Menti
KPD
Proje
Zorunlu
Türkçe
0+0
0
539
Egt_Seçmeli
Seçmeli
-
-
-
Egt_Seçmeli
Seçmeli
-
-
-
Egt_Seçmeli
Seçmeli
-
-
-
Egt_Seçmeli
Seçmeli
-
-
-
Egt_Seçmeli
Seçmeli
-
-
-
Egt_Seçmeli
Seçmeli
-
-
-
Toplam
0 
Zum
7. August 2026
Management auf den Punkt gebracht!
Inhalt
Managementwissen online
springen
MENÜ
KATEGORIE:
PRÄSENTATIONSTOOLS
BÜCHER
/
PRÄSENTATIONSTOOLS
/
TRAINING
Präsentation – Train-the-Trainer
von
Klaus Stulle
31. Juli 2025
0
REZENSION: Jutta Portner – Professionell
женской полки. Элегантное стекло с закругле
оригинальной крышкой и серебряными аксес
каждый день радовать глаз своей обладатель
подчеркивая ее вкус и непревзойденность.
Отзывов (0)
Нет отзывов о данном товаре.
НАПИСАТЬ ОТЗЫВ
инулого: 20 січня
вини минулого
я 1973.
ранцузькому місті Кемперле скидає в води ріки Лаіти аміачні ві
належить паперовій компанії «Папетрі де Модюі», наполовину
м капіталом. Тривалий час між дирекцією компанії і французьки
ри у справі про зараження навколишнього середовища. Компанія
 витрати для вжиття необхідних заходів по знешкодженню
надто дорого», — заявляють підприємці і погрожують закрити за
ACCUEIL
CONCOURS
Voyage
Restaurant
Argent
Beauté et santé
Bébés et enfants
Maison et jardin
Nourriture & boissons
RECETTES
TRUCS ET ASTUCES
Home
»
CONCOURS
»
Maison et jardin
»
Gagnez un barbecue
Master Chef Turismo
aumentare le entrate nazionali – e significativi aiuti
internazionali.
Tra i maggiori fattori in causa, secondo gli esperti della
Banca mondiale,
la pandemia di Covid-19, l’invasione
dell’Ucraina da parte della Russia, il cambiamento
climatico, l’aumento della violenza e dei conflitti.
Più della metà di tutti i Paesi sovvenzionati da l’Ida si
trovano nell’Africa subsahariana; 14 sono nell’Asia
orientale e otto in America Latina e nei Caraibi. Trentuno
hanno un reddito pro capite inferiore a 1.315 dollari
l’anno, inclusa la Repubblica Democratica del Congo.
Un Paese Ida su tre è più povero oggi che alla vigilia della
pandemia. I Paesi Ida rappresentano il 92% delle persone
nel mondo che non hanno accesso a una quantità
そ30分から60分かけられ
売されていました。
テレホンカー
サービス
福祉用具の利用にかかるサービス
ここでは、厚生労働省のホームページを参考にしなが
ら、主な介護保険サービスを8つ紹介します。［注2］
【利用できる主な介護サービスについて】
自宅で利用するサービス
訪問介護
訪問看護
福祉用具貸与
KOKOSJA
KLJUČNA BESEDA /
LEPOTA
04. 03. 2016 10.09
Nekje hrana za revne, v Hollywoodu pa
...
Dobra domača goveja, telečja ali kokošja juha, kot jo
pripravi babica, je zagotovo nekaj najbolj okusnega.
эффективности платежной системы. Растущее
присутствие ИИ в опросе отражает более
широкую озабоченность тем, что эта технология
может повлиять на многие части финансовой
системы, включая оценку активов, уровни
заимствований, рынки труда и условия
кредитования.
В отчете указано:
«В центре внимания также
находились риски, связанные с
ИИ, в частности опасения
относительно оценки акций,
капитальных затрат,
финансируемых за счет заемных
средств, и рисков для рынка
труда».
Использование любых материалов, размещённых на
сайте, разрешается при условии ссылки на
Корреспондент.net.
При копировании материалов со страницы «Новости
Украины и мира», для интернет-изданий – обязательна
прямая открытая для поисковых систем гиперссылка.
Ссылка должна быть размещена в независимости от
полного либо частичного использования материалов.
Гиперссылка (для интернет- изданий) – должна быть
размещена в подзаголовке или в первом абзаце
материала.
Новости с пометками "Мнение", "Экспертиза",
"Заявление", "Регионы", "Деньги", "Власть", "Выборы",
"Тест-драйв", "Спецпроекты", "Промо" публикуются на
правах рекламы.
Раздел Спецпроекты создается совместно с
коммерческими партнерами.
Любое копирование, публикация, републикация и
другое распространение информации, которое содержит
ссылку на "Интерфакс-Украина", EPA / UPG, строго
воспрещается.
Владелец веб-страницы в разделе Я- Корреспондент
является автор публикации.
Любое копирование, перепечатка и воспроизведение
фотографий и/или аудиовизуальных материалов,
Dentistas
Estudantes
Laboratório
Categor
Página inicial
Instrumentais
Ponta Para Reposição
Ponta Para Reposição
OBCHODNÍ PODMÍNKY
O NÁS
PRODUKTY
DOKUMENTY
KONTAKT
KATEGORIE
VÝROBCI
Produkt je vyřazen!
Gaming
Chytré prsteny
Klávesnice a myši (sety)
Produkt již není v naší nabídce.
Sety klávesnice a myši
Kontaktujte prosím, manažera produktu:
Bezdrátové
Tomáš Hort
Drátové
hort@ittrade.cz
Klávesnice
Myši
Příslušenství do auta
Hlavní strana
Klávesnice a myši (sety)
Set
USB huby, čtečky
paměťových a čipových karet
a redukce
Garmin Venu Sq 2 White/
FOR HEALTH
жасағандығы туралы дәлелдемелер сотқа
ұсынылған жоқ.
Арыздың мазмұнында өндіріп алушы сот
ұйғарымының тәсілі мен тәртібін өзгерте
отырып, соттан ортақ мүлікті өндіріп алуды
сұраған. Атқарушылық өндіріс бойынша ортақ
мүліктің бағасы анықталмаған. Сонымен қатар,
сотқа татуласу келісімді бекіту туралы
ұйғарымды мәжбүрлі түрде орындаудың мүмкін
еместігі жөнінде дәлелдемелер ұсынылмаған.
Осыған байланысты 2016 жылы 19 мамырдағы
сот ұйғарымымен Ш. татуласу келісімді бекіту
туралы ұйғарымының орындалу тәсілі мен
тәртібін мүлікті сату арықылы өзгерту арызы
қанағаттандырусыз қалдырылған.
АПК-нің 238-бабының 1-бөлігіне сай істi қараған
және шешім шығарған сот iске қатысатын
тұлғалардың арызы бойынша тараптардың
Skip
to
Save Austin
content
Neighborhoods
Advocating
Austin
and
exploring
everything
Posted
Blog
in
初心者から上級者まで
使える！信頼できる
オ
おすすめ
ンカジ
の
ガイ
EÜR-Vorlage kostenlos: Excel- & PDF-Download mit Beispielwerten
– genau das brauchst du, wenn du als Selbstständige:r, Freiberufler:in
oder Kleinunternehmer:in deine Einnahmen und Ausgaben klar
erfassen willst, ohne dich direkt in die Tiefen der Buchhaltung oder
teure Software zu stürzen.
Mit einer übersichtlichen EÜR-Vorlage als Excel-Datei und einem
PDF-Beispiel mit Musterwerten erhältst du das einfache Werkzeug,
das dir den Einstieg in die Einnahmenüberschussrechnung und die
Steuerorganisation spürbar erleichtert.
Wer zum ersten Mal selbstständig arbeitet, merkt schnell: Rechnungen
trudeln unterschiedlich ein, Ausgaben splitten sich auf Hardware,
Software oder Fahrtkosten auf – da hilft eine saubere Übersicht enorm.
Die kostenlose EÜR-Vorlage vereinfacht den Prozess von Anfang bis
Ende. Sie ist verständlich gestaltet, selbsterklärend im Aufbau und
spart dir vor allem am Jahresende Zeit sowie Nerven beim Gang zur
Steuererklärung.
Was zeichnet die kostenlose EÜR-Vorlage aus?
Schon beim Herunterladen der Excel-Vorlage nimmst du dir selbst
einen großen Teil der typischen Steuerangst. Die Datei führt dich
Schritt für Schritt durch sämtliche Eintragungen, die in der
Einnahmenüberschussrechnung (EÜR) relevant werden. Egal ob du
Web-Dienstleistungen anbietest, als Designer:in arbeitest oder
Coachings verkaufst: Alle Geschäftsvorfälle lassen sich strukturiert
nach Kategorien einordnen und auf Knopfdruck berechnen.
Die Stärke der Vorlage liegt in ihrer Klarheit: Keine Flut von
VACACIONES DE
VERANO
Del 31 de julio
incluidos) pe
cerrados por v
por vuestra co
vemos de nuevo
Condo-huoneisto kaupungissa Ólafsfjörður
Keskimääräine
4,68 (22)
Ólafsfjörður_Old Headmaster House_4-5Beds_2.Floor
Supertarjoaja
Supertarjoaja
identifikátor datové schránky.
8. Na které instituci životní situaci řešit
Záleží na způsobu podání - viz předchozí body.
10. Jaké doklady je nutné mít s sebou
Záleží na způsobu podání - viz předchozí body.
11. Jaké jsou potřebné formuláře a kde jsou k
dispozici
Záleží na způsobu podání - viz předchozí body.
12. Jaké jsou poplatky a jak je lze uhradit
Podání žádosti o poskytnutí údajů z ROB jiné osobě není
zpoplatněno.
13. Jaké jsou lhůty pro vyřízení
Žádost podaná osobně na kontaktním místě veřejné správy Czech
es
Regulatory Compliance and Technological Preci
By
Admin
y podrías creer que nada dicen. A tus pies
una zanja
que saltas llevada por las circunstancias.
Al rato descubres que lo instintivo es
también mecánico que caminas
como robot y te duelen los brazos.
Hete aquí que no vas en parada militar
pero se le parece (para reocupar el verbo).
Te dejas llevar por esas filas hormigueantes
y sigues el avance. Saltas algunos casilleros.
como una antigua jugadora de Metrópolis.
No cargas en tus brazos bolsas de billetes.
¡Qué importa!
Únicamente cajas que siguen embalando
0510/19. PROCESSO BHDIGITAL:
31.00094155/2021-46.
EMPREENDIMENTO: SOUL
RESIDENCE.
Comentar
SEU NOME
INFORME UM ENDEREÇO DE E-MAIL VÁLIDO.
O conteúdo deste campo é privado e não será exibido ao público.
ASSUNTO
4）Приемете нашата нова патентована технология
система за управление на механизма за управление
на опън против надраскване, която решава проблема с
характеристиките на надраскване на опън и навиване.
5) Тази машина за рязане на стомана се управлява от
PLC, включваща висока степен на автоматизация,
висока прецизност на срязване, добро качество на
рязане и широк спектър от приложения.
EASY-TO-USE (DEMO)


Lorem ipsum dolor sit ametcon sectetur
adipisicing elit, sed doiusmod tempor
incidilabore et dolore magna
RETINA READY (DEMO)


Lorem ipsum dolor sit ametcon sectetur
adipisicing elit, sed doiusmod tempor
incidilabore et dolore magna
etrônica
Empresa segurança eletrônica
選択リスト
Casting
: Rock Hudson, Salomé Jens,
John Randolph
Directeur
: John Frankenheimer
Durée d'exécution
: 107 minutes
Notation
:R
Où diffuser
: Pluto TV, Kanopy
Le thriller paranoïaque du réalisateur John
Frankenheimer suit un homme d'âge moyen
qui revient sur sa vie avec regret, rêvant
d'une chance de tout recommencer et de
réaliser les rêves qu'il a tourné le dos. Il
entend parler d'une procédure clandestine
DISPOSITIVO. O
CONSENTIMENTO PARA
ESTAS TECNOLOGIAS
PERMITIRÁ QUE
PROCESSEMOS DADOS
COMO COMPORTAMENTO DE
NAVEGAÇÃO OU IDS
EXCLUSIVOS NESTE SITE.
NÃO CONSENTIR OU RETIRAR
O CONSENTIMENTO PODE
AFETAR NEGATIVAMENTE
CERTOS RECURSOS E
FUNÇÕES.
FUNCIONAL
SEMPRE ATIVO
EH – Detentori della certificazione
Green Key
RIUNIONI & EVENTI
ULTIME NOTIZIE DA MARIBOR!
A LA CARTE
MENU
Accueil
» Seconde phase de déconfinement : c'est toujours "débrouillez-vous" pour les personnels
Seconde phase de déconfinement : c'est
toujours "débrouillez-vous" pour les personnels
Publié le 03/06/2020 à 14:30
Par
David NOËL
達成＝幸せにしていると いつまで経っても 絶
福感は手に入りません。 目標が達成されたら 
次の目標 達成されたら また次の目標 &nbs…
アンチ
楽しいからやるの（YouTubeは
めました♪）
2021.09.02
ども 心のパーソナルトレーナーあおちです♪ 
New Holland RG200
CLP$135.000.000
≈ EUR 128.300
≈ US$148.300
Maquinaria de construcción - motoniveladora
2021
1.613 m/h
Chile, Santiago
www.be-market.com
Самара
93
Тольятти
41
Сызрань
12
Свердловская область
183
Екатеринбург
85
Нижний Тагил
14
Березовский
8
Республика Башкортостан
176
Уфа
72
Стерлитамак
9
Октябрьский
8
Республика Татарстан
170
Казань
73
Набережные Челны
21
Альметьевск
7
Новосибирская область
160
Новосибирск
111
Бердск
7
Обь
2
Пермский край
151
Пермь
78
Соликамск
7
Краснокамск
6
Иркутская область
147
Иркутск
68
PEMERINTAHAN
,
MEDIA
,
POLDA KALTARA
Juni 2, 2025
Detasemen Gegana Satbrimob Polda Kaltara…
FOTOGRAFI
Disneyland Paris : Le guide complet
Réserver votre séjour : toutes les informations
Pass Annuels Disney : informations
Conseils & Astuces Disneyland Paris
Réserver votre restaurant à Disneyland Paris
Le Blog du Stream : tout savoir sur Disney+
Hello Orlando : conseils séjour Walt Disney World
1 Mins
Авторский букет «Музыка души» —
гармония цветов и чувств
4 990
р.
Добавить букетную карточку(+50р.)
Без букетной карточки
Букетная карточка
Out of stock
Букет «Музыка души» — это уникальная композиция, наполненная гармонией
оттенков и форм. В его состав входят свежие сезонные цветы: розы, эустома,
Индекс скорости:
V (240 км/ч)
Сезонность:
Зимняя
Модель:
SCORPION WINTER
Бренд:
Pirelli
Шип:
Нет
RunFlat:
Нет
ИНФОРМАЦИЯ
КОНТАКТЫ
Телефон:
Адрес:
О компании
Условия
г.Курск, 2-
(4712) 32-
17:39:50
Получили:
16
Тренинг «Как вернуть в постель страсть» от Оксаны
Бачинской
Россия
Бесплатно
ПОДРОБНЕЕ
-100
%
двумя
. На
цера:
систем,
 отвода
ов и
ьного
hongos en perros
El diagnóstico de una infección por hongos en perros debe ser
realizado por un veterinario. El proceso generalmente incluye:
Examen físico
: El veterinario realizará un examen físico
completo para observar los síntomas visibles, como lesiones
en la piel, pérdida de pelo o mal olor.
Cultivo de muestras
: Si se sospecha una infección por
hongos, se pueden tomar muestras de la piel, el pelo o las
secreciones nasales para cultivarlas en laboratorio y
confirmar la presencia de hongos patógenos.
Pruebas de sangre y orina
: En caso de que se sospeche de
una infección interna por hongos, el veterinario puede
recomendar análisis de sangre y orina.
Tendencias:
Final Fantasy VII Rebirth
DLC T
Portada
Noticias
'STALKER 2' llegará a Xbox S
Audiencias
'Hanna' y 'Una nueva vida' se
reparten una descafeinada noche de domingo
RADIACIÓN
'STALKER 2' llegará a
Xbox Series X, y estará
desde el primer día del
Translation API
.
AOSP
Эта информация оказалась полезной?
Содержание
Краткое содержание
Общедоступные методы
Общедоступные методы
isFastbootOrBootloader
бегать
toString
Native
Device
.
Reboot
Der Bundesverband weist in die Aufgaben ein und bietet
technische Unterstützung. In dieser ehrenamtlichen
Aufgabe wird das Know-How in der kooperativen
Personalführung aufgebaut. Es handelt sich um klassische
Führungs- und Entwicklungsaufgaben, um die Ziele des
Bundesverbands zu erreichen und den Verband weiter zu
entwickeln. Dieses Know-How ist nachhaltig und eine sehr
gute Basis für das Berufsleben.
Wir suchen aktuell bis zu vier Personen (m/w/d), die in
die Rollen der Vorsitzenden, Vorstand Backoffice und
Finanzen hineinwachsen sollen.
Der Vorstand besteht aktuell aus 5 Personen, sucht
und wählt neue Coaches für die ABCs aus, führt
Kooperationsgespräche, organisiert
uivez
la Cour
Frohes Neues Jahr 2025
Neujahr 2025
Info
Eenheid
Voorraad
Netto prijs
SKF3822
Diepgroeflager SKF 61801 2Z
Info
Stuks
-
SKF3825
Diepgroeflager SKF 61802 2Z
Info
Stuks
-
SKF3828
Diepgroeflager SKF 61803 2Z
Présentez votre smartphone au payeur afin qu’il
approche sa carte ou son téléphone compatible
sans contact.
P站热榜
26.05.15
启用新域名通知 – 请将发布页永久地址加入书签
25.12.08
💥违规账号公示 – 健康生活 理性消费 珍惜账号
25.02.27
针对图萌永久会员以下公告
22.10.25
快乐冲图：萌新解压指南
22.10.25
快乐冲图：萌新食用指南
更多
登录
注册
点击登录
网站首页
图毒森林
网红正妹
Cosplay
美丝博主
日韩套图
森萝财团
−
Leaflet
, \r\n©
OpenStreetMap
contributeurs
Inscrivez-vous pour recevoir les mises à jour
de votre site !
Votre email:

**JOB ITEM:**
Reproduce verbatim every line from the start of the items through the line containing "оригинальной крышкой и серебряными аксес", with that line included.

**RESULT OF THE TASK:**
Menti
KPD
Proje
Zorunlu
Türkçe
0+0
0
539
Egt_Seçmeli
Seçmeli
-
-
-
Egt_Seçmeli
Seçmeli
-
-
-
Egt_Seçmeli
Seçmeli
-
-
-
Egt_Seçmeli
Seçmeli
-
-
-
Egt_Seçmeli
Seçmeli
-
-
-
Egt_Seçmeli
Seçmeli
-
-
-
Toplam
0 
Zum
7. August 2026
Management auf den Punkt gebracht!
Inhalt
Managementwissen online
springen
MENÜ
KATEGORIE:
PRÄSENTATIONSTOOLS
BÜCHER
/
PRÄSENTATIONSTOOLS
/
TRAINING
Präsentation – Train-the-Trainer
von
Klaus Stulle
31. Juli 2025
0
REZENSION: Jutta Portner – Professionell
женской полки. Элегантное стекло с закругле
оригинальной крышкой и серебряными аксес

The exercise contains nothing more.